I think most of these names will result in prober responses now.

------
morrigan
If this were for data data analysis then it would have a probability
attached.What you have to ask yourself is gender really needed for your
application? If not it's best to just avoid it; using guesses is the best way
to data corruption.

------
rossriley
There's a PECL extension for PHP that claims to provide this too:
[http://php.net/gender](http://php.net/gender)

Not tested it on too many challenging tasks but it seems to work well too.

------
jimeh
[http://api.genderize.io/?name=Αλεξανδρος](http://api.genderize.io/?name=Αλεξανδρος)

This throws an error and gives us a very pretty stack-trace :)

------
hadem
I couldn't find an API, but some might be interested in GenderChecker [0].

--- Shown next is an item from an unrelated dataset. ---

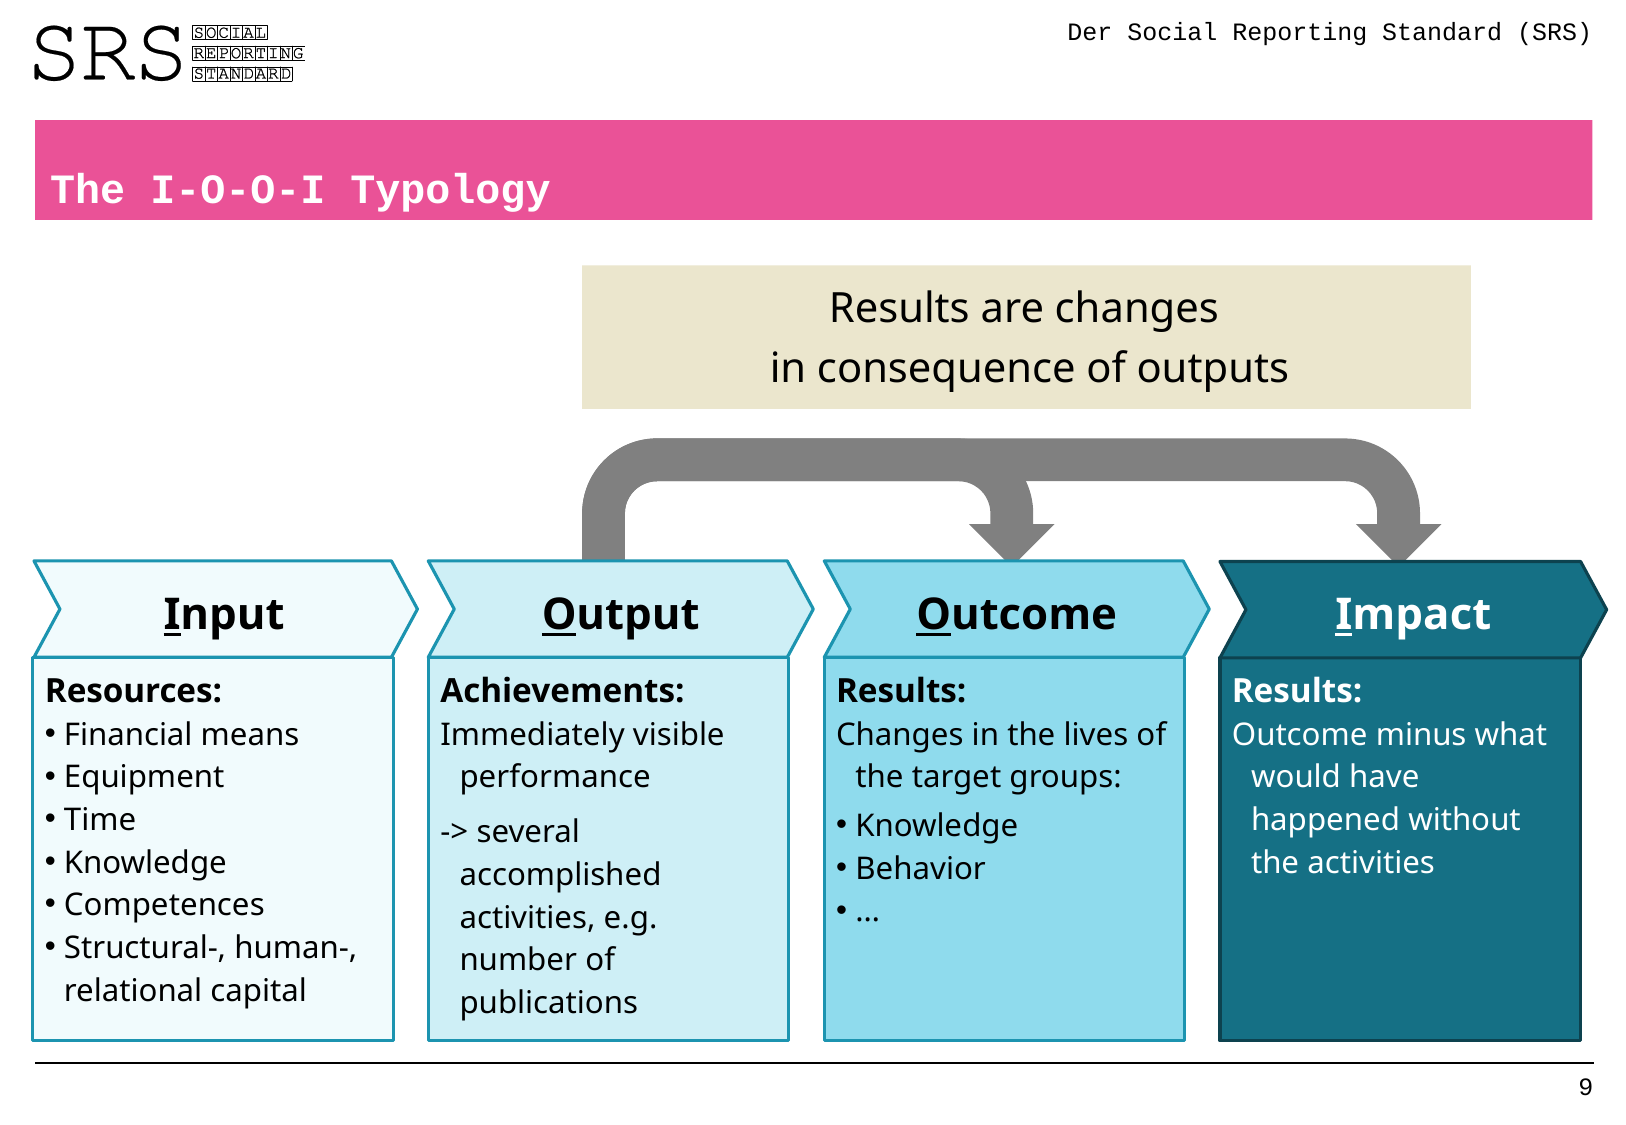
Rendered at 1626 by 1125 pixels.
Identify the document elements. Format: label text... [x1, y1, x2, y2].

[0] [http://www.genderchecker.com](http://www.genderchecker.com)

------
sgustard
Goes to a synology login page:
[http://www.genderize.io](http://www.genderize.io)

------
lotsofcows
Apparently I'm "null". I'll assume that's not an attempt to be deliberately
offensive. :-)

------
gales
I wonder what dataset is being used behind the scenes. Tried "Roberta" and it
returned "null".

------
zjgreen
[http://api.genderize.io/?name=pat](http://api.genderize.io/?name=pat)

------
tareqak
This sort of thing sounds like something Facebook would be very good at doing
using Open Graph.

------
xutopia
How does that site work? It mentions nothing about pricing?